Investment in data processing and metadata building to make data searchable and sharable is crucial for effective teaching and learning. Opportunities are also available to share data and other resources between institutions, if they build partnerships with both internal and foreign universities. ESRI, for instance, have been offering student version ArcGIS to many universities in developed countries. Efforts could be made to link up with companies producing soft and hardware for spatial sciences and seek their support in improving teaching facilities.

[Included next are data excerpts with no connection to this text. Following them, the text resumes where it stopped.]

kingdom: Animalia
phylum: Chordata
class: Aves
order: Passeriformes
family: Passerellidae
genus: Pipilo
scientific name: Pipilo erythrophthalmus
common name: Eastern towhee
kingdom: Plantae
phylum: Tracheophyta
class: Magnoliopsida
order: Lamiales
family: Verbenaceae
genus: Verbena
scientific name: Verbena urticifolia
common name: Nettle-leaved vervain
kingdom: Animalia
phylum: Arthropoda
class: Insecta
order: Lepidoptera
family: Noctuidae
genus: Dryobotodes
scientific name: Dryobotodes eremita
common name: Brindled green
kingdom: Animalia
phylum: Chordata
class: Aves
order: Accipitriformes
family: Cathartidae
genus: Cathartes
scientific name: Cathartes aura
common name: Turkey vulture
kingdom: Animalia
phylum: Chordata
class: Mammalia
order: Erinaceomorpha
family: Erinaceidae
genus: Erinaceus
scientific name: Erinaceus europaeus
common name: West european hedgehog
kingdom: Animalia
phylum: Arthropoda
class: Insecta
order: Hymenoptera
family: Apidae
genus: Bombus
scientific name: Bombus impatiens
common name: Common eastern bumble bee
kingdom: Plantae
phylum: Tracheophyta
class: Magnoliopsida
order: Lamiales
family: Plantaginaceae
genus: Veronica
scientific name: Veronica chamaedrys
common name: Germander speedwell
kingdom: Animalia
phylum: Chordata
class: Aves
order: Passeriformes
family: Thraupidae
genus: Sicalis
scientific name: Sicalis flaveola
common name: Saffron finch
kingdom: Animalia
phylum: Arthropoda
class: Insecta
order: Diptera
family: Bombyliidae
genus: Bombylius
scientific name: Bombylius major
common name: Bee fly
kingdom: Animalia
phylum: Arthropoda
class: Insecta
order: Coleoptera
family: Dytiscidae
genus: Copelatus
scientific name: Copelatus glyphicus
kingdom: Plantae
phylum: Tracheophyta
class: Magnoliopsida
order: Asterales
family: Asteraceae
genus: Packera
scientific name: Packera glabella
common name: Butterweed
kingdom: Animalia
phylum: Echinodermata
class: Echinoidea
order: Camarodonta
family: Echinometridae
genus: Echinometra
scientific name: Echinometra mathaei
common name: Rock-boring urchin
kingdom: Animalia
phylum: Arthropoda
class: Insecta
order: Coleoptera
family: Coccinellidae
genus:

4. Conclusion and Recommendation

This paper presented the challenges and opportunities of teaching spatial science courses i.e. RS and GIS in public universities in Tanzania. Learners, lecturers and many other interested stakeholders were involved in the study. The major challenges identified were lack of teaching and learning facilities, poor background to the courses, poor methods of course instruction, increased enrolment with limited number of staff and poor access to available free resources. There are, however, several opportunities to improve the prevailing situation by introducing the courses in the lower learning levels like secondary schools, using e-learning facilities and teaching methods that accommodate large classes and investment in open source software and open data forums. Others include making use of internet sources and initiating collaboration with spatial science related institutions, both within and outside the country. It is recommended that the universities set aside enough financial resources to support installation of laboratories and other teaching facilities as well as human resource capacity building. This will not only improve performance but also generate income through provision of tailor made courses to many other people who are interested in the course. It is also important to introduce spatial science courses in lower levels of education including secondary schools to improve their understanding and increase their interest in the course at advanced levels.